Писарев, уже севший на ту же лавку, где сидел хозяин, молча придвинулся к нему.
— Я прямо от герцога Голштинского, — начал Толстой. — Все мы на него сглупа возымели было большие надежды. Говорили, что и умный-то он, и русских-то любит, а он — немец был, немцем и останется, а русским совсем не под стать. Первое дело: никогда не возьмёт в толк и наших порядков, и наших нужд… А другое дело, все его помышления клонятся к тому, как бы нашими руками жар загрести на свою сторону, да только немцам по вкусу, а уж никак не нам.
— И я то же предсказывал ещё спервоначалу… Видел и я, что эти приятели мягко стелют, только жёстко спать придётся; да ведь не слушали… Что же теперь эти благодетели начинают?
— Да начинать они только сбираются, а наше дело этому помешать, коли добра себе желаем.
— Вестимо так… Знать бы только, когда и где мне дать им отпор.
— Ты сам поймёшь, где и что делать. Вот кряду Пётр Павлыч валит, да ещё слышу два голоса, кажется… — молвил Толстой, начав прислушиваться. Слух у него был очень тонок.
Через несколько мгновений действительно ввалилась в комнату короткая, тучная фигура Шафирова и за ним граф Мусин-Пушкин, прихрамывающий по обыкновению от подагры. На лице его, ещё совсем свежем, только тронутом морщинами, светилась тонкая улыбка, и левый глаз, подёргиваемый по временам судорогою, придавал этой улыбке что-то особенное. С первого взгляда можно было видеть, что Мусин-Пушкин в прекрасном настроении.
Зато Шафиров редко бывал так нахмурен и недоволен, как теперь, и всё что-то ворчал себе под нос.
За Шафировым же выступал холодный на вид, вечно бдительный и готовый недоверчиво отнестись ко всякого рода слухам, бравый генерал-полицеймейстер Дивиер. Теперь он, кажется, был уже предупреждён насчёт прямого повода приглашения Толстого и казался сильно сосредоточенным и более бледным, чем обыкновенно.
Поздоровавшись с хозяином, все сели вокруг стола; но Толстой обратился к своим гостям с предложением:
— Не лучше ли нам перейти в повалушку [71]? Там, кажись, будет нам повольготнее и попивать, и речи вести?!

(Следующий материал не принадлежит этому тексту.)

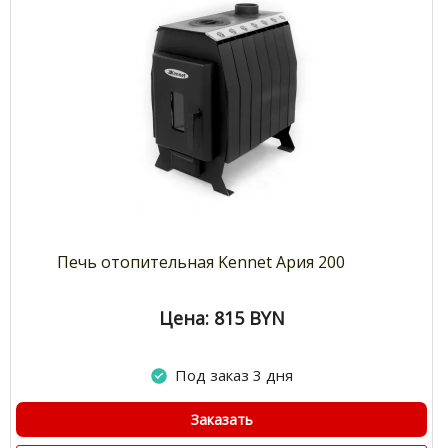
Печь отопительная Kennet Ария 200
Цена: 815
BYN
Под заказ 3 дня
Заказать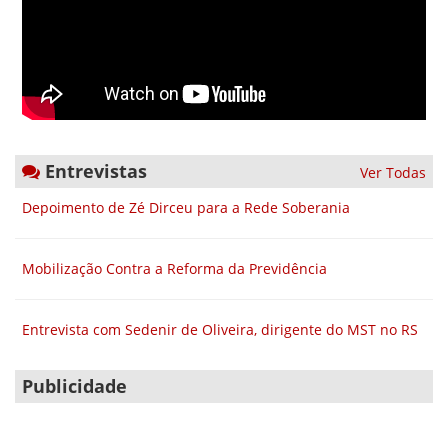
Entrevistas
Ver Todas
Depoimento de Zé Dirceu para a Rede Soberania
Mobilização Contra a Reforma da Previdência
Entrevista com Sedenir de Oliveira, dirigente do MST no RS
Publicidade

— Как угодно, — ответил за всех Шафиров, и все последовали во внутреннюю часть дома через два перехода. Оказалась эта повалушка — светлицей в три окна в сад, совсем на другой половине дома. Может быть, приглашая сюда, престарелый дипломат припомнил свою беседу с Лакостой да лёгкость, с которою прокрался к нему на вышку Ушаков.
Здесь было совсем другое положение, и подойти врасплох не представлялось ни малейшей возможности.
В этой самой повалушке, на мягких полавочниках, расселись теперь гости графа Петра Андреевича. При входе сюда они были встречены по старому русскому обычаю — радушною хозяйкою с подносом в руках, уставленным чарками, среди которых красовалась увесистая братина [72], наполненная токайским.
Когда гости взяли чарки, хозяин произнёс с одушевлением:
— Выпьем, братцы, теперь за дружбу и единодушие! Чтобы не продавать своё родное, а по совести твёрдо держать слово и не сдаваться ни на льстивые речи, ни на посулы, ни на угрозы… да и не давать себя подкупить ни женской красой, ни житейской выгодой! Аминь! Поцелуемся!
Все казались проникнутыми горячим чувством и поцеловались. Затем Скорняков начал речь, показавшую, что он допускает для достижения цели два противоположных пути.
— Согласимся же, братцы, немцев — будь они голштинские или цесарские — брать в помощь осмотрительно: пусть выполняют, что нам нужно, коли хотят с нами заодно на наших ворогов… Пусть не мешают нам с ними расправиться, а тогда мы посмотрим, какую им дать работу.
— Зачем же тебе, Григорий, немцы-то могут потребоваться? — вдруг осадил его вопросом хозяин.
— Как же без них?! Только им воли не давать…
— Удружил… нечего сказать! — вставил Шафиров.
— Не надо нам немцев ни с волей, ни без воли! — ещё идя к собеседникам, крикнул князь Василий Владимирович Долгоруков, отвечая Скорнякову и приведя его в полную невозможность как-нибудь вывернуться.